# I want to get a LGD, but which one?



## Pumpkinpup (Oct 15, 2011)

I live in a area that is highly populated by coyotes and other predators and really want a LGD but have no idea which is best suited to me. Please tell me your experiences with your LGD both good and bad, any advice you can give, etc.... I know there are many breeds out there, I just want help figuring out which one best fits my situation. Thanks so much!


----------



## watchdogps (Oct 16, 2011)

Need more info. How much land, how many and what types of animals to protect?
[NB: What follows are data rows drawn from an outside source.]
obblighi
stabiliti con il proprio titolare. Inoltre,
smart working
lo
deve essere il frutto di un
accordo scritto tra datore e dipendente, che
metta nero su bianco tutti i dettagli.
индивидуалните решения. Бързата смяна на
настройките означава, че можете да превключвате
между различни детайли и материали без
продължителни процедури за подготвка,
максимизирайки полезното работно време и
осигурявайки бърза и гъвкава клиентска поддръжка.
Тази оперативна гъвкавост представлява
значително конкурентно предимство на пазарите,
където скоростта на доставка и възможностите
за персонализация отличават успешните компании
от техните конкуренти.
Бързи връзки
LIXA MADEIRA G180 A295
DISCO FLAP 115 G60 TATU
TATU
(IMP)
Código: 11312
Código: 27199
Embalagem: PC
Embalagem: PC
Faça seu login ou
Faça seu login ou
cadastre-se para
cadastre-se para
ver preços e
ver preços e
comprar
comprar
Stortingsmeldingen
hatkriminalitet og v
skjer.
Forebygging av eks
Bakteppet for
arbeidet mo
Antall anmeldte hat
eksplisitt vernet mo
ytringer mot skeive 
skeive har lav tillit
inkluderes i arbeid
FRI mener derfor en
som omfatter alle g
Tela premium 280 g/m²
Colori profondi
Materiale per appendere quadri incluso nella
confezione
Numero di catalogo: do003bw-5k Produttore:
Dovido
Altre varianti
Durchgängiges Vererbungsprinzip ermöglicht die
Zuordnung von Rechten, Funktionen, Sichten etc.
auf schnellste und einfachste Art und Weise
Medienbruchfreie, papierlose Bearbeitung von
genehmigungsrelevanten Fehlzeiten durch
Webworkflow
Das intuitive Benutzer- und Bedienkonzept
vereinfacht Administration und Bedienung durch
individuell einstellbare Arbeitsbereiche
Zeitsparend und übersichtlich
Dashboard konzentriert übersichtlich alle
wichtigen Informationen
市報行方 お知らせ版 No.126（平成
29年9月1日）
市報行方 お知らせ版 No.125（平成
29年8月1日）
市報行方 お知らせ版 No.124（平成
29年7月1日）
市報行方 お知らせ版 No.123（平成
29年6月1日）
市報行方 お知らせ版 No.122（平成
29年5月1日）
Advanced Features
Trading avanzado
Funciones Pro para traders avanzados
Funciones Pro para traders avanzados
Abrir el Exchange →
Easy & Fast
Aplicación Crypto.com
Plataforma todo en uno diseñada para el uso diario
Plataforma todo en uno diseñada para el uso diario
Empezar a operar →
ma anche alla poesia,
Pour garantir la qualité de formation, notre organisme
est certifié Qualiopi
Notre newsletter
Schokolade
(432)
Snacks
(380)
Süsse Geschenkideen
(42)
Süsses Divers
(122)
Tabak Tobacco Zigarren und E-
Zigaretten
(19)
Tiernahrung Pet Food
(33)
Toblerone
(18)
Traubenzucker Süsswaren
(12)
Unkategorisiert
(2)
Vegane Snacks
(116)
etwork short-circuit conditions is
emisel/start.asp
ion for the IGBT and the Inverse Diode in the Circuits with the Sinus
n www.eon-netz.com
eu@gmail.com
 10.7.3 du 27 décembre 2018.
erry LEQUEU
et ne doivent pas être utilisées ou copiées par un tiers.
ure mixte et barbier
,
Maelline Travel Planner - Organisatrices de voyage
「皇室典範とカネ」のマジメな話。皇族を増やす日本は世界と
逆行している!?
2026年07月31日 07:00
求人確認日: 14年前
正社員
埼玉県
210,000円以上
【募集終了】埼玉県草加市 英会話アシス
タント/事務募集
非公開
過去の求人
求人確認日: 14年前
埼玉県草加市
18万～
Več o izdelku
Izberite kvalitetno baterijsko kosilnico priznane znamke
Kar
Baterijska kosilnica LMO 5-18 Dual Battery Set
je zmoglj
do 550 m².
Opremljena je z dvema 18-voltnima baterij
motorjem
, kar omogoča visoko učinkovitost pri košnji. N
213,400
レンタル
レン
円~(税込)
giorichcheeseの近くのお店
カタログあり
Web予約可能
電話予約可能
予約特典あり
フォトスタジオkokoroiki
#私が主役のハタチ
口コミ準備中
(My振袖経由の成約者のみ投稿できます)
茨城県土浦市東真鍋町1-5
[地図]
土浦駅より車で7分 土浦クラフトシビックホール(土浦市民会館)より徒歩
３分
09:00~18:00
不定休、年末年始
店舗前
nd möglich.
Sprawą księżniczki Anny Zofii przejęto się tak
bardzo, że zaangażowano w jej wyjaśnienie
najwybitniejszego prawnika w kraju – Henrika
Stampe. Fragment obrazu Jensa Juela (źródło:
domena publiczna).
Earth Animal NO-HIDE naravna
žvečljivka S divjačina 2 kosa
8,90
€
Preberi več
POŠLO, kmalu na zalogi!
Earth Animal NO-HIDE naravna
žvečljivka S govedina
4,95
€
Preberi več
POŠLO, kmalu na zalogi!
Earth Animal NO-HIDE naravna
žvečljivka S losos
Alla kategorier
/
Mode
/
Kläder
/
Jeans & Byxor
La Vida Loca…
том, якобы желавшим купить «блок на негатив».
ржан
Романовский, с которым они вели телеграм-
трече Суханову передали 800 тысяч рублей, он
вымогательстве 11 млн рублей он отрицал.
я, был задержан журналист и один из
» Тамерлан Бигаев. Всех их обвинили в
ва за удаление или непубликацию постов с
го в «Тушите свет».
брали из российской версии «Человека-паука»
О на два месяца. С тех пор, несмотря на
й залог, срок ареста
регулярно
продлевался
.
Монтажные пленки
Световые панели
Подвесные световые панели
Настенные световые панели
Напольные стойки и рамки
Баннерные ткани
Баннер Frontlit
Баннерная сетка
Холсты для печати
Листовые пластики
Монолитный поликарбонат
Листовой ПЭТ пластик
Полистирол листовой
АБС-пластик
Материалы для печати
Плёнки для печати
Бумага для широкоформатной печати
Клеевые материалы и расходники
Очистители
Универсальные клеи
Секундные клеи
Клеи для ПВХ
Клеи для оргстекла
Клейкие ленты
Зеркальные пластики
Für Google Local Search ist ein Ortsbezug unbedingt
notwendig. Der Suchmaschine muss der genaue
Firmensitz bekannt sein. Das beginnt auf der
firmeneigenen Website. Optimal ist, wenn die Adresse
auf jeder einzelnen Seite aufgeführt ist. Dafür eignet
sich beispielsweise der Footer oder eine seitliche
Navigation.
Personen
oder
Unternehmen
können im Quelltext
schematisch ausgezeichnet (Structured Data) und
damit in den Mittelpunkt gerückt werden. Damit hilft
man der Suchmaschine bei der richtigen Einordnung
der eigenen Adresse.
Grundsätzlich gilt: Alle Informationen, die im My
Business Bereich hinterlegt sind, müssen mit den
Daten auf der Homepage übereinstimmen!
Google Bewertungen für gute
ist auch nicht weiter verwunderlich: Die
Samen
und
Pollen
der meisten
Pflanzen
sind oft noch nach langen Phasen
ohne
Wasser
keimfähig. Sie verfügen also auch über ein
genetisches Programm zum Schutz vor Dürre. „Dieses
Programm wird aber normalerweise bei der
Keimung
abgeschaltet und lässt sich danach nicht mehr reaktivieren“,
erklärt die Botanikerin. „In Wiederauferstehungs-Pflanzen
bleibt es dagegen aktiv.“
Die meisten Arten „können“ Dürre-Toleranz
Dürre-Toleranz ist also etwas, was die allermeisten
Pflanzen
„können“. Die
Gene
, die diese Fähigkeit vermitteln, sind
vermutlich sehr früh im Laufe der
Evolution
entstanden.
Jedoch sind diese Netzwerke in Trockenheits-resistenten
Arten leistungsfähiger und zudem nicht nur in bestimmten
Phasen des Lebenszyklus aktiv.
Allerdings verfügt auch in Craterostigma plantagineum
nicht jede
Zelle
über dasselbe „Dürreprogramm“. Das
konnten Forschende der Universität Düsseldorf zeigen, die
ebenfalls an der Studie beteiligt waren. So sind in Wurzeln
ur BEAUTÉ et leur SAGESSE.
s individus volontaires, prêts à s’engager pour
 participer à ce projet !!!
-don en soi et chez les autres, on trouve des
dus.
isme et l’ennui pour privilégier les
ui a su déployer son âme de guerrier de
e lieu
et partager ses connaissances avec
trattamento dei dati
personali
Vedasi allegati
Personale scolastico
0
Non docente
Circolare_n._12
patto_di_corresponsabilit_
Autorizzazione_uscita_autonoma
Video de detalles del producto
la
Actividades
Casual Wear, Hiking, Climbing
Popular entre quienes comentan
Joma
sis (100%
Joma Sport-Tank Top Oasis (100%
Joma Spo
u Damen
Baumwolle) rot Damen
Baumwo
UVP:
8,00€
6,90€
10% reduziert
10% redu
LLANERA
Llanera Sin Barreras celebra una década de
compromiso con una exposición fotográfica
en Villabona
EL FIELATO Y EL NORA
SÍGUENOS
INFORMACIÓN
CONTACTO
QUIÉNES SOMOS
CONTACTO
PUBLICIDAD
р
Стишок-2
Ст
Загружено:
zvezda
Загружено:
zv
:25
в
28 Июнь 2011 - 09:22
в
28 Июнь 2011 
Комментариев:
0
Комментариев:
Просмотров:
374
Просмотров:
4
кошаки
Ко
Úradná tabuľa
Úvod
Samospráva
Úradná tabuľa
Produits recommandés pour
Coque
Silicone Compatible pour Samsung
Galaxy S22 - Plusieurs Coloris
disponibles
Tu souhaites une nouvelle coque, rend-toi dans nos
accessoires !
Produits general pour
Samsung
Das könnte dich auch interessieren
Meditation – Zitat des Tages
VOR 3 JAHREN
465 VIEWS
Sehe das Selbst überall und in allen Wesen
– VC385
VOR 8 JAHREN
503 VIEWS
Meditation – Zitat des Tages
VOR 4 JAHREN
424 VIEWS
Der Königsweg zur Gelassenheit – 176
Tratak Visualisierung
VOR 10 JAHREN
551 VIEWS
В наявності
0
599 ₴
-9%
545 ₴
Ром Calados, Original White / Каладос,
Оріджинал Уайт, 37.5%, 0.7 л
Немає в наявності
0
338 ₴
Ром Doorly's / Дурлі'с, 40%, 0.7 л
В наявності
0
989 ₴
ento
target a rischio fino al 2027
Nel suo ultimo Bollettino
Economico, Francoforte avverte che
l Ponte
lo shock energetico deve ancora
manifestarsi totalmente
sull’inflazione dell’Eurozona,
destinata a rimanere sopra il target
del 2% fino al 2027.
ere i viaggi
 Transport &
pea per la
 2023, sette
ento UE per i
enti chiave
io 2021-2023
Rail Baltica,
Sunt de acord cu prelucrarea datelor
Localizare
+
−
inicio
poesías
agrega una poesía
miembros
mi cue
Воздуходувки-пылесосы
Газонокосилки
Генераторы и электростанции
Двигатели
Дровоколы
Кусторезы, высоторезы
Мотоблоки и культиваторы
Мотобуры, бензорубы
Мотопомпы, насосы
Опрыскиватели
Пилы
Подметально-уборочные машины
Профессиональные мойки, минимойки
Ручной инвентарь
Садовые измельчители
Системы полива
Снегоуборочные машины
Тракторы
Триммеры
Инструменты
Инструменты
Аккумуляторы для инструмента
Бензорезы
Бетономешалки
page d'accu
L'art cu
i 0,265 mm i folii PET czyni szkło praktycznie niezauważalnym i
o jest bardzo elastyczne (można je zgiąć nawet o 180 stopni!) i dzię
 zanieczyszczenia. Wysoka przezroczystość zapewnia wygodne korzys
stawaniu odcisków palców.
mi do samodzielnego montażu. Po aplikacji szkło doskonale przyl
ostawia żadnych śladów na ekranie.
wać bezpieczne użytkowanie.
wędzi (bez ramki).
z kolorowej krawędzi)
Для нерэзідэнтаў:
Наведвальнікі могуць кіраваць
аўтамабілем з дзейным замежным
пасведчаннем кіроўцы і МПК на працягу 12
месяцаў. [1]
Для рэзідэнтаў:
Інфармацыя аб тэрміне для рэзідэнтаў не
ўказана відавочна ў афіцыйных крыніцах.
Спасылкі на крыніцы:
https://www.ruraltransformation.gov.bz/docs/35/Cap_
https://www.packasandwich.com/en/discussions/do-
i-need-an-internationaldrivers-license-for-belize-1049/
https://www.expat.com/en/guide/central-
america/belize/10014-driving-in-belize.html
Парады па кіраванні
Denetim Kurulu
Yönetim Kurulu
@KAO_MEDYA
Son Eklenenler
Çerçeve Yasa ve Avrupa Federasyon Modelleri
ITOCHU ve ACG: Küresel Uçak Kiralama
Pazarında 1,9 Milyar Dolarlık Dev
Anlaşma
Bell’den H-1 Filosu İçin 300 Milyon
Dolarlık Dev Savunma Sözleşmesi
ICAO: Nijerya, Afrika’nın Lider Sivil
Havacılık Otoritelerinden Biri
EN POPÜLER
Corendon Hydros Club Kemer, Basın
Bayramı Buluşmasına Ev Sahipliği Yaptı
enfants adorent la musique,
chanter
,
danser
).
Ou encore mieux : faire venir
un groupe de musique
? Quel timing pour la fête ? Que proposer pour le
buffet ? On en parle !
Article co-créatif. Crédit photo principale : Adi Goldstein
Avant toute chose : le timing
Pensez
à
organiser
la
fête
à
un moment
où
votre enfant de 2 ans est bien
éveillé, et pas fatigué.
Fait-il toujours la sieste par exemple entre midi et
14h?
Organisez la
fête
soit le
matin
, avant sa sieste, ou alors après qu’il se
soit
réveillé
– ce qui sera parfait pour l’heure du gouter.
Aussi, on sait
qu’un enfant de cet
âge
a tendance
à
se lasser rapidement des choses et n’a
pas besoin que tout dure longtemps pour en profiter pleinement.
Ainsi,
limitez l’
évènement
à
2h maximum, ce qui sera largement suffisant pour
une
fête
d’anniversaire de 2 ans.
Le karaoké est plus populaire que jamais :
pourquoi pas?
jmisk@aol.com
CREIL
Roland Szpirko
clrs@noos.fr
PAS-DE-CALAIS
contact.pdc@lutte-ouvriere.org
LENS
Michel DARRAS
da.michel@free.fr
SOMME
Fencing?  Do you want a people friendly dog (as in, do you have visitors to the farm the dog nneds to tolerate, or do you have human poachers to worry about)
Kinda hard to make a recomendation when you haven't told us anything about your situation.


----------



## getchasome (Oct 16, 2011)

We have 2 great pyrenees dogs, both males.  We got them when they were 6 weeks old.  One of them is excellent, very on top of things.  His brother prefers to stand back and watch to see what he's going to do.  We spent a lot of time with them training them, so they are very friendly with us.  They do bark at others that pull onto the farm as well as bark at noises in the woods surrounding us and strange animals (people tend to drop off unwanted dogs a LOT out on our road).

We've noticed that on other farms there are mini donkeys instead of the dogs.  When we started asking about them we were told that the donkeys are more aggressive against predators, but will also go after the farm/family dog if it gets in near the herd.

We did lots of research before we decided on our dogs.  I'd had a really bad experience with a donkey when I was 6, so they were out of the question for us, but others really like them.

Good luck!!!


----------